Records from a dataset
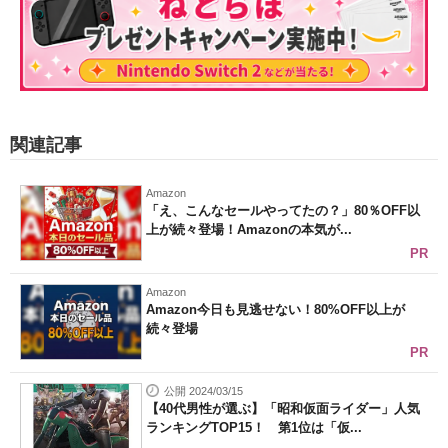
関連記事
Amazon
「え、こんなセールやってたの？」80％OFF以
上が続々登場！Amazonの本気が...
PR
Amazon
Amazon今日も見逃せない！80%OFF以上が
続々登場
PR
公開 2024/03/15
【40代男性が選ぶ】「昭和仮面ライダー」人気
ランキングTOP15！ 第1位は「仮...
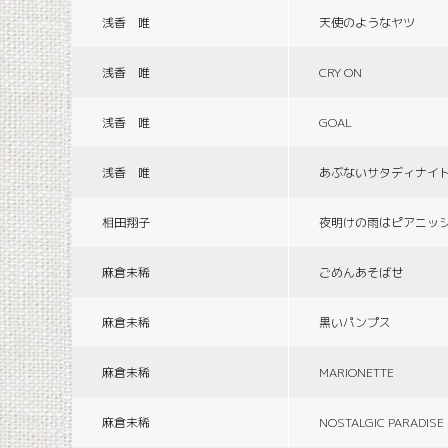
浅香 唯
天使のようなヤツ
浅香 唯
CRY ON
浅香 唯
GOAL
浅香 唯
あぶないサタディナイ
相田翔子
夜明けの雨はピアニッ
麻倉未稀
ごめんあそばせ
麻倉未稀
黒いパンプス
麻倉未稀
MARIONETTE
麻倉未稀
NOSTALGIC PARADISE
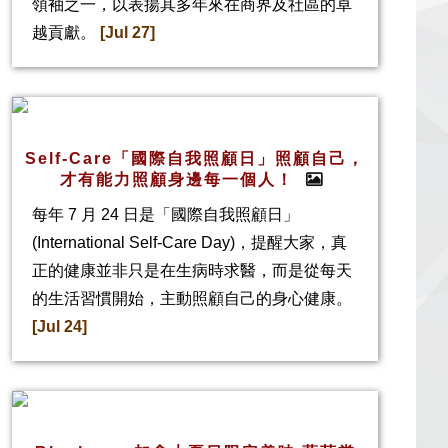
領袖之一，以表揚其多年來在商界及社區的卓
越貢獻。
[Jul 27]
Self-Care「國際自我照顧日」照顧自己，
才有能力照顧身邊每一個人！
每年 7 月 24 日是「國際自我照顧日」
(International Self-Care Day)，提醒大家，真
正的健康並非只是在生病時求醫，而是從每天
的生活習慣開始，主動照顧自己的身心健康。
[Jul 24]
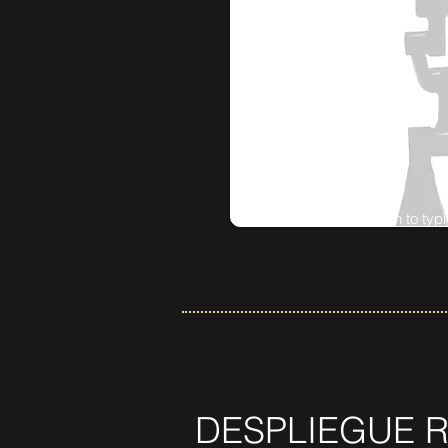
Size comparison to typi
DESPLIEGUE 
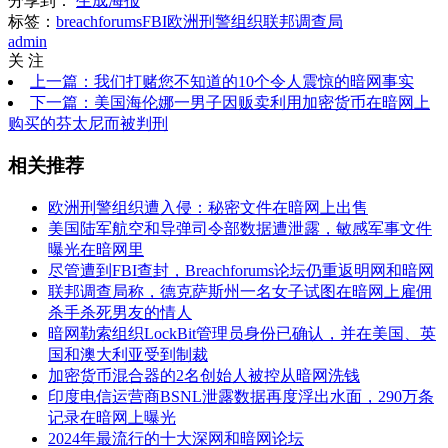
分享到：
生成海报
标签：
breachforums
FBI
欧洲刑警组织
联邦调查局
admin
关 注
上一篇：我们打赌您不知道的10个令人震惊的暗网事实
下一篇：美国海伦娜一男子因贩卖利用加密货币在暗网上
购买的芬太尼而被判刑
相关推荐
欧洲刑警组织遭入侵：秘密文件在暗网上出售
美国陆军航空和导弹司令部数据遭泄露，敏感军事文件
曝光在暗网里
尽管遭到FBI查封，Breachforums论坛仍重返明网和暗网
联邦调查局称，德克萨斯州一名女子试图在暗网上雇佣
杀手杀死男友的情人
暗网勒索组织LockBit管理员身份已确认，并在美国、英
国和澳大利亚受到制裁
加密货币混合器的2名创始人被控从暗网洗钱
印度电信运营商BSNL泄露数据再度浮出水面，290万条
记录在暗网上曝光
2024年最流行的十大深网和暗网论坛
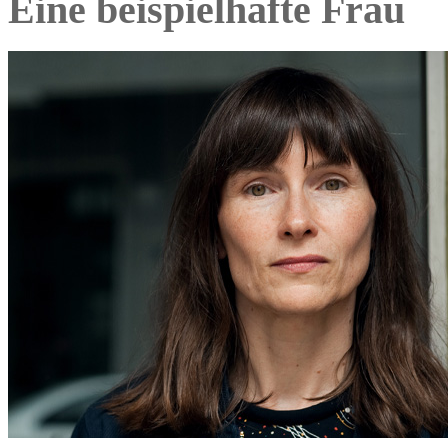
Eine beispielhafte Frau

• [TASK OBJECTIVE]
Transcribe the text of every record above line by line, character for character, and leave out the picture markers.

• [EXPECTED ANSWER]
関連記事
Amazon
「え、こんなセールやってたの？」80％OFF以
上が続々登場！Amazonの本気が...
PR
Amazon
Amazon今日も見逃せない！80%OFF以上が
続々登場
PR
公開 2024/03/15
【40代男性が選ぶ】「昭和仮面ライダー」人気
ランキングTOP15！ 第1位は「仮...
浅香 唯
天使のようなヤツ
浅香 唯
CRY ON
浅香 唯
GOAL
浅香 唯
あぶないサタディナイ
相田翔子
夜明けの雨はピアニッ
麻倉未稀
ごめんあそばせ
麻倉未稀
黒いパンプス
麻倉未稀
MARIONETTE
麻倉未稀
NOSTALGIC PARADISE
領袖之一，以表揚其多年來在商界及社區的卓
越貢獻。
[Jul 27]
Self-Care「國際自我照顧日」照顧自己，
才有能力照顧身邊每一個人！
每年 7 月 24 日是「國際自我照顧日」
(International Self-Care Day)，提醒大家，真
正的健康並非只是在生病時求醫，而是從每天
的生活習慣開始，主動照顧自己的身心健康。
[Jul 24]
Size comparison to typi
DESPLIEGUE 
分享到：
生成海报
标签：
breachforums
FBI
欧洲刑警组织
联邦调查局
admin
关 注
上一篇：我们打赌您不知道的10个令人震惊的暗网事实
下一篇：美国海伦娜一男子因贩卖利用加密货币在暗网上
购买的芬太尼而被判刑
相关推荐
欧洲刑警组织遭入侵：秘密文件在暗网上出售
美国陆军航空和导弹司令部数据遭泄露，敏感军事文件
曝光在暗网里
尽管遭到FBI查封，Breachforums论坛仍重返明网和暗网
联邦调查局称，德克萨斯州一名女子试图在暗网上雇佣
杀手杀死男友的情人
暗网勒索组织LockBit管理员身份已确认，并在美国、英
国和澳大利亚受到制裁
加密货币混合器的2名创始人被控从暗网洗钱
印度电信运营商BSNL泄露数据再度浮出水面，290万条
记录在暗网上曝光
2024年最流行的十大深网和暗网论坛
Eine beispielhafte Frau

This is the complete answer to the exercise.